Tracking writes will minimize the hit against the production DB during the “Extract” portion of the process. Rather than querying the full database every time you need to run some analysis, you can save yourself some pain by only transferring the documents that have changed. If you can flag documents as being dirty with an ‘updated_at’ field and a ‘deleted_at’ field, then you can run incremental updates of your analytics database after you take one full snapshot. If you want to get fancy, you can store this changeset information in something non-mongo as well, i.e. keep a list of changed document ids in redis etc to reduce the performance impact.
Periodically refresh an analytics DB (mongodump / mongorestore)
MongoDB’s dump / restore process will do incremental writes in some scenarios, which makes it a reasonable choice for maintaining an “offline” copy of your data and refreshing it periodically. If you have regular mongodumps (from a backup system, for example), this may be a good option. It’s workable on just about any database, including sharded clusters, though running a new dump is slow and can impact production DB performance.
This does have the upside of being a very simple solution, and may be an “easy win” with properly configured backups. And to ease the performance problems you can target specific collections in order to get a subset of your data.
Run a dedicated slave for reporting
Some analytics queries should be run against an always-in-sync secondary replica set member. You can lessen the impact on your performance either by using your current secondary, or creating a specific secondary member (This gets complicated if you are sharded, as you will have to do this for each shard). This is rather hacky, and makes it difficult to add extra indexes for easier analytics. It is, however, the least developer intensive option since it relies on normal MongoDB features.

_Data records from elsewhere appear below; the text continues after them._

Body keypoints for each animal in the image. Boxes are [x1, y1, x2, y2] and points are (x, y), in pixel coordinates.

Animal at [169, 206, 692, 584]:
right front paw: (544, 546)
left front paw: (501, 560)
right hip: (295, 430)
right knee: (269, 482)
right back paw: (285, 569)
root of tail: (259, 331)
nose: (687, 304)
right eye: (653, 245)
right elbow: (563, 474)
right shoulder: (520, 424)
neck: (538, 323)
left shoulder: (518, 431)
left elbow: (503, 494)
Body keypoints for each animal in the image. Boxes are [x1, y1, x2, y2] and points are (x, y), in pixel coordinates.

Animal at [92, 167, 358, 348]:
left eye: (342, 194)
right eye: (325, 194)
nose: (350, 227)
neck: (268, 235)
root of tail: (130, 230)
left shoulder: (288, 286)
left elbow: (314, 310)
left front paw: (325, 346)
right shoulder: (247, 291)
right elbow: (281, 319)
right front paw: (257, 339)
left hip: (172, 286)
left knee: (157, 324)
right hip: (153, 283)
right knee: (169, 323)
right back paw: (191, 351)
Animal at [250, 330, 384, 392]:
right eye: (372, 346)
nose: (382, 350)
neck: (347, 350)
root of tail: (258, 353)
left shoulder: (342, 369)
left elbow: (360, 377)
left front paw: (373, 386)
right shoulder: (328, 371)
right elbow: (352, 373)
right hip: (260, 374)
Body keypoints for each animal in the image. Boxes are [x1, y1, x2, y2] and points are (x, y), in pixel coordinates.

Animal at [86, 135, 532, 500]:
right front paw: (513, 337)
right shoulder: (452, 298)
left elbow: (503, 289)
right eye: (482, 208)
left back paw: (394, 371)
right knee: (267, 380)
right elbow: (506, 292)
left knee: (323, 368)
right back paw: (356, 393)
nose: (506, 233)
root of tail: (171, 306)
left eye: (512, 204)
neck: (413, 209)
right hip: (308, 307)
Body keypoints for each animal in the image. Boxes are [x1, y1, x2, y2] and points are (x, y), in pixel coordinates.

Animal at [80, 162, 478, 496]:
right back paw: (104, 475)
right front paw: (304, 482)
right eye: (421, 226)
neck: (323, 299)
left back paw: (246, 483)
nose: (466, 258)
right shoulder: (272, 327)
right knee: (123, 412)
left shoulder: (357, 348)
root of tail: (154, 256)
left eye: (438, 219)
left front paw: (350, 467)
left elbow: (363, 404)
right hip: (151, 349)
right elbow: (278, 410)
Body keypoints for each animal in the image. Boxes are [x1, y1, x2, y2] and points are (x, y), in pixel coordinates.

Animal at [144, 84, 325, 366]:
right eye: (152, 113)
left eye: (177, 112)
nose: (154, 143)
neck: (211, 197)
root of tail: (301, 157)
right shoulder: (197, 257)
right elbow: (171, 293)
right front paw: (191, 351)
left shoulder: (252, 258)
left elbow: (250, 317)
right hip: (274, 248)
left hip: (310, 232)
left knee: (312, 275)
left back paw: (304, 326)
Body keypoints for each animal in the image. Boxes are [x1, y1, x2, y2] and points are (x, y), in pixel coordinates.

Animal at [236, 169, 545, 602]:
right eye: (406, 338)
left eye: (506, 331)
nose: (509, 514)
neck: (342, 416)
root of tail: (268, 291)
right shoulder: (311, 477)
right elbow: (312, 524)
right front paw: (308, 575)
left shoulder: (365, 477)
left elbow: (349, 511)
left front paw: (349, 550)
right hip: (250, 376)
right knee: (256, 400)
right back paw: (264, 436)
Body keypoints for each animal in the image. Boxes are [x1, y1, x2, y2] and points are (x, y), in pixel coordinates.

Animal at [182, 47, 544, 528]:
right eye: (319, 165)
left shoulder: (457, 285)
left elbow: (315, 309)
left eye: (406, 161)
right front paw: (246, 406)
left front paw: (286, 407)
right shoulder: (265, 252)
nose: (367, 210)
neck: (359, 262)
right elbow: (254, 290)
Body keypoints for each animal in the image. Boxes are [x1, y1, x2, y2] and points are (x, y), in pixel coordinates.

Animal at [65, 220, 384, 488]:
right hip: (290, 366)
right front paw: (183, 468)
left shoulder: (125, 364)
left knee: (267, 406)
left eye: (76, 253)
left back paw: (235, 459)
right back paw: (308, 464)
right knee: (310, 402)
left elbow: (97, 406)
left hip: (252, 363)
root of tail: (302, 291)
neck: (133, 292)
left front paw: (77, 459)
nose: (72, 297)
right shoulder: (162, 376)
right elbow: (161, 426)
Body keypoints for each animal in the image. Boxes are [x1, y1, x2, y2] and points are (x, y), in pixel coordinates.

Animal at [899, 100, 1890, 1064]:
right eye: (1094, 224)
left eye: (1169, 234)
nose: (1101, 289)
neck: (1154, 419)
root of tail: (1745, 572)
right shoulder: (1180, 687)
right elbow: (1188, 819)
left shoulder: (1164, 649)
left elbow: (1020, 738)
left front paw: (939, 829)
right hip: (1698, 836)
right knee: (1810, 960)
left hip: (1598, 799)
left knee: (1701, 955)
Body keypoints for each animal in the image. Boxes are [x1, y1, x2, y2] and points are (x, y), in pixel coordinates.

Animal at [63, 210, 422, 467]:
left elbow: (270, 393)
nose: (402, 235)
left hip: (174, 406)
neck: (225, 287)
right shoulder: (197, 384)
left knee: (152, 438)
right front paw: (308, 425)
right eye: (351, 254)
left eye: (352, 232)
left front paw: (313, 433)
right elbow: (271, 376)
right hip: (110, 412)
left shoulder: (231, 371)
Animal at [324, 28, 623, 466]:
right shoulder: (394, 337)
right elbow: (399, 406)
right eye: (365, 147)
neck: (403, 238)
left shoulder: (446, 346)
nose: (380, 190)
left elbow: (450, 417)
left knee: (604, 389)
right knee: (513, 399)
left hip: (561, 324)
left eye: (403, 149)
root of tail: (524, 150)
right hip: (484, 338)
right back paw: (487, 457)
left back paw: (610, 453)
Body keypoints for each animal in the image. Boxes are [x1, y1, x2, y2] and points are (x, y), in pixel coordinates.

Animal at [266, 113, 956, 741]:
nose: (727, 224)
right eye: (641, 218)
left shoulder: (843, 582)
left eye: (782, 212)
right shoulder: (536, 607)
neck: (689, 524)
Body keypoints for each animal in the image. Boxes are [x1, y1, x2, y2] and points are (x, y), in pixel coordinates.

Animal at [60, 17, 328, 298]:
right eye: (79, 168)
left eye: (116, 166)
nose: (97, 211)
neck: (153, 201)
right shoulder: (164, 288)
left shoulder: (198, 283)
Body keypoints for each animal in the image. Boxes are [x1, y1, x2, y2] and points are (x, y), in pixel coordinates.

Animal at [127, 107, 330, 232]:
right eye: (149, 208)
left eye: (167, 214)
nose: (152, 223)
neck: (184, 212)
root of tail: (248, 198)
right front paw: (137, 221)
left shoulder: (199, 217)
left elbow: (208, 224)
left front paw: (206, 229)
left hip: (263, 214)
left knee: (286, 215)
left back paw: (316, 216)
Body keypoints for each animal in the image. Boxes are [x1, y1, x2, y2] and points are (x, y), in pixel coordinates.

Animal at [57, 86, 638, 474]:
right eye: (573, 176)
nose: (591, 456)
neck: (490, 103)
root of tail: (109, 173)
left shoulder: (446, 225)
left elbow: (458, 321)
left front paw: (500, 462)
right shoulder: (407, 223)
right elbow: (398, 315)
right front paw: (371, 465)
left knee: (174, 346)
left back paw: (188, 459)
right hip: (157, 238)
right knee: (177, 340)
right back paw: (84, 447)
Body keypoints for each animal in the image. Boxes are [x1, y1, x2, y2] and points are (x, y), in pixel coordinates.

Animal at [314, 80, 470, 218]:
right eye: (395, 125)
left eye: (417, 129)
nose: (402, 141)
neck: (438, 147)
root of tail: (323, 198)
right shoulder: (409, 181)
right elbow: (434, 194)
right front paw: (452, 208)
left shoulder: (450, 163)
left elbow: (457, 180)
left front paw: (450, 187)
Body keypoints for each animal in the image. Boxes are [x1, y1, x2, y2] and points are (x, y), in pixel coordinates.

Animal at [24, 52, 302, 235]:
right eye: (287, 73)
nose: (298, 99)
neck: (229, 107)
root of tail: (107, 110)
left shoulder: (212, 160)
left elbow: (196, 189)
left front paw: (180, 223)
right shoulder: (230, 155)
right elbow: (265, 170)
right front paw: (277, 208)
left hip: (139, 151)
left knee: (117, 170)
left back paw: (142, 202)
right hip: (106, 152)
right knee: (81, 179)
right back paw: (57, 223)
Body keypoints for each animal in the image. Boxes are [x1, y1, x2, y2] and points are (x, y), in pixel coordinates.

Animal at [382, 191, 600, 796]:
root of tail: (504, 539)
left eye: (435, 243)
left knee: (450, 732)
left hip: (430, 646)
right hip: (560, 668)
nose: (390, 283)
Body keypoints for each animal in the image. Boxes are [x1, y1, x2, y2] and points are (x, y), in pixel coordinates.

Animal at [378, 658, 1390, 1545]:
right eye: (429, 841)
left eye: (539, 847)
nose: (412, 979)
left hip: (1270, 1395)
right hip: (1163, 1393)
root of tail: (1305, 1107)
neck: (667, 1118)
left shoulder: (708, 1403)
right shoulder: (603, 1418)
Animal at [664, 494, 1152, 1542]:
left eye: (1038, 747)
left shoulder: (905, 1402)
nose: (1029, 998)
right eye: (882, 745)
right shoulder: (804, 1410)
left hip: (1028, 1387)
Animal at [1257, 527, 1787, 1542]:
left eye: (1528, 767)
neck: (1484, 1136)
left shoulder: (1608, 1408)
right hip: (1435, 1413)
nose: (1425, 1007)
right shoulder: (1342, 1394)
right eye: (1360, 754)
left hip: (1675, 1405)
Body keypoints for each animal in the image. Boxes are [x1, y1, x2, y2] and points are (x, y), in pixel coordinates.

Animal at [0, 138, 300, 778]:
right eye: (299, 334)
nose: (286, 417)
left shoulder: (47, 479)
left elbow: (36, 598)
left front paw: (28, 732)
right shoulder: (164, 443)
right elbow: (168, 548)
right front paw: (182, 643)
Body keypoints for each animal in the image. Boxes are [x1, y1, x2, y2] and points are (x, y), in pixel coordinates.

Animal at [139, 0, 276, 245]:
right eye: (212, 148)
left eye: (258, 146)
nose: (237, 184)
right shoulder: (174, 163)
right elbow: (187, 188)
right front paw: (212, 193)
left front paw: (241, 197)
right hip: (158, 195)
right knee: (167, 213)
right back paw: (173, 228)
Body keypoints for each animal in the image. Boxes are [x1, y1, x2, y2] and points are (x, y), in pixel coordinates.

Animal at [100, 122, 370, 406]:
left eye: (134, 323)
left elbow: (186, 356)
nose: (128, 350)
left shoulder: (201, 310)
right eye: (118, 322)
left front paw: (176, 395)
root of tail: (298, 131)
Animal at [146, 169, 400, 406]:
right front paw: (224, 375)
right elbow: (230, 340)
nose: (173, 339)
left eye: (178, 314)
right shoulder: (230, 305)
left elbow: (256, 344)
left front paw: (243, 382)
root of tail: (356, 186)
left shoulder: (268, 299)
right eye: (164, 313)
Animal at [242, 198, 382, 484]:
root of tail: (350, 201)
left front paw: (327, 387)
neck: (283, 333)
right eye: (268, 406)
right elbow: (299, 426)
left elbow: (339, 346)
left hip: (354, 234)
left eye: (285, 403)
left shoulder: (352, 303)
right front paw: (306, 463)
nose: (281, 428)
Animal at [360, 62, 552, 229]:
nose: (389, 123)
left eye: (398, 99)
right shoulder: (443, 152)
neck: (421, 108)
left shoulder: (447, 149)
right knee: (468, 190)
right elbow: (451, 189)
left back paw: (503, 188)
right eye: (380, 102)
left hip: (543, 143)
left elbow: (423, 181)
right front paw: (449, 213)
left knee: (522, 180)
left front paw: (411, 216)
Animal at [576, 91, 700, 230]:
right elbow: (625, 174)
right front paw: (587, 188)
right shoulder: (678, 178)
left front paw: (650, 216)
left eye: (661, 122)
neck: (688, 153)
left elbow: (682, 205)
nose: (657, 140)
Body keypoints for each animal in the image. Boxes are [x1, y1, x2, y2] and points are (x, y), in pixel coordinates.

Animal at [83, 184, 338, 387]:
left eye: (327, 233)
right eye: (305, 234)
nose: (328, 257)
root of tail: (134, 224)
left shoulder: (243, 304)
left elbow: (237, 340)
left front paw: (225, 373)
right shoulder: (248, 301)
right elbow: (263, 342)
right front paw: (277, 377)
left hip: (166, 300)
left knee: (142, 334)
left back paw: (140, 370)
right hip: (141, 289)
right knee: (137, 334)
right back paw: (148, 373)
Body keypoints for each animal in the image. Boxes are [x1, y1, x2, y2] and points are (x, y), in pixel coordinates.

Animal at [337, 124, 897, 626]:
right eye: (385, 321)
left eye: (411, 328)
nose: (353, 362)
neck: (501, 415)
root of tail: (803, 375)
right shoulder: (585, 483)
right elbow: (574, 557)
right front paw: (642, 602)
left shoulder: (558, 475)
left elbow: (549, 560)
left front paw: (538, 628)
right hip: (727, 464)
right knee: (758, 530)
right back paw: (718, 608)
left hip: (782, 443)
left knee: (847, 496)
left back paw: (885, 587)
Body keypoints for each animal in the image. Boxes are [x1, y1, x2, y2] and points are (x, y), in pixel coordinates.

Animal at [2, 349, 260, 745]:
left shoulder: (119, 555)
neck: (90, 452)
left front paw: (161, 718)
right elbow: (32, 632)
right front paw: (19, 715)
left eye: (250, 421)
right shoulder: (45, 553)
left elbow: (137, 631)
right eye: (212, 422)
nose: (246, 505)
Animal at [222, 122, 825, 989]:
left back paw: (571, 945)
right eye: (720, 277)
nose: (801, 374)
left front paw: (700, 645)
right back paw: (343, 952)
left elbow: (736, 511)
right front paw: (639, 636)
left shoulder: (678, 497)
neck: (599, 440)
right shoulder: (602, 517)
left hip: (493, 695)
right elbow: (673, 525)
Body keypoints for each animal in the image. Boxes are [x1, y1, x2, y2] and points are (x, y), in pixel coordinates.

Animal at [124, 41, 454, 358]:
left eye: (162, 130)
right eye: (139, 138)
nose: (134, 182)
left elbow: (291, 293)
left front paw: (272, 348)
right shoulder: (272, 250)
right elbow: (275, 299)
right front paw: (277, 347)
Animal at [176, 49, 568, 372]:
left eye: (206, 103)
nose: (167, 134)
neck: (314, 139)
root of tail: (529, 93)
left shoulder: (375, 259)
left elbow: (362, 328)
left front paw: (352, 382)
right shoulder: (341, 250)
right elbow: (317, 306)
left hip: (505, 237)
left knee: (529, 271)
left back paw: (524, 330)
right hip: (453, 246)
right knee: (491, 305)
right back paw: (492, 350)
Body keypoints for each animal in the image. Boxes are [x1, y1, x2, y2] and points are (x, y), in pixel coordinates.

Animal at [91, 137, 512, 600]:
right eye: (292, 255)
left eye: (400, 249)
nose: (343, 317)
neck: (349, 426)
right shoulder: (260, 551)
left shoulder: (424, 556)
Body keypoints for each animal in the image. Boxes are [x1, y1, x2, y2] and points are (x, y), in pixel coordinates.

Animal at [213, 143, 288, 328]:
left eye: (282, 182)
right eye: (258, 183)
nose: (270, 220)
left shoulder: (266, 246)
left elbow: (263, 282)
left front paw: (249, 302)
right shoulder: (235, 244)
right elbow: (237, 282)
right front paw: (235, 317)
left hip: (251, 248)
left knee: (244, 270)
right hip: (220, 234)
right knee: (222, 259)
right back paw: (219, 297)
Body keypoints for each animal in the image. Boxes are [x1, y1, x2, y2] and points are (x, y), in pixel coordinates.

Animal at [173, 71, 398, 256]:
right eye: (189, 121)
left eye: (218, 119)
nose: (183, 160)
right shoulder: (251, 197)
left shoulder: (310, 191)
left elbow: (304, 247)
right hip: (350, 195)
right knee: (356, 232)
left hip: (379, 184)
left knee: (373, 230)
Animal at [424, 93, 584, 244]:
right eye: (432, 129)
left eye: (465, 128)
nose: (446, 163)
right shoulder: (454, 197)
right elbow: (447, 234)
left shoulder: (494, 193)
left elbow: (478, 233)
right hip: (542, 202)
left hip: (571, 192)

Schema: Build the document you want to query
With the right kind of Schema, MongoDB is pretty good at analytics. If you do take the time to figure out an ETL process, you should think hard about how you want to query your docs. We covered this last year in First Steps of an Analytics Platform with MongoDB.
Bonus option: Use Hadoop with one of the above
Consider using the MongoDB Hadoop Connector with one of the above strategies. You can run the connector against an analytics slave for source data, or run against online members with well optimized indexes. You can also use Hadoop as part of the ETL process, mentioned above, rather than writing everything from scratch. If you have in-house Hadoop expertise this is worth investigating.
There are a few options, and this is a question we get asked about fairly frequently. You can learn surprising things about your data if you can analyze it well, and that’s an important problem to think about as your data grows.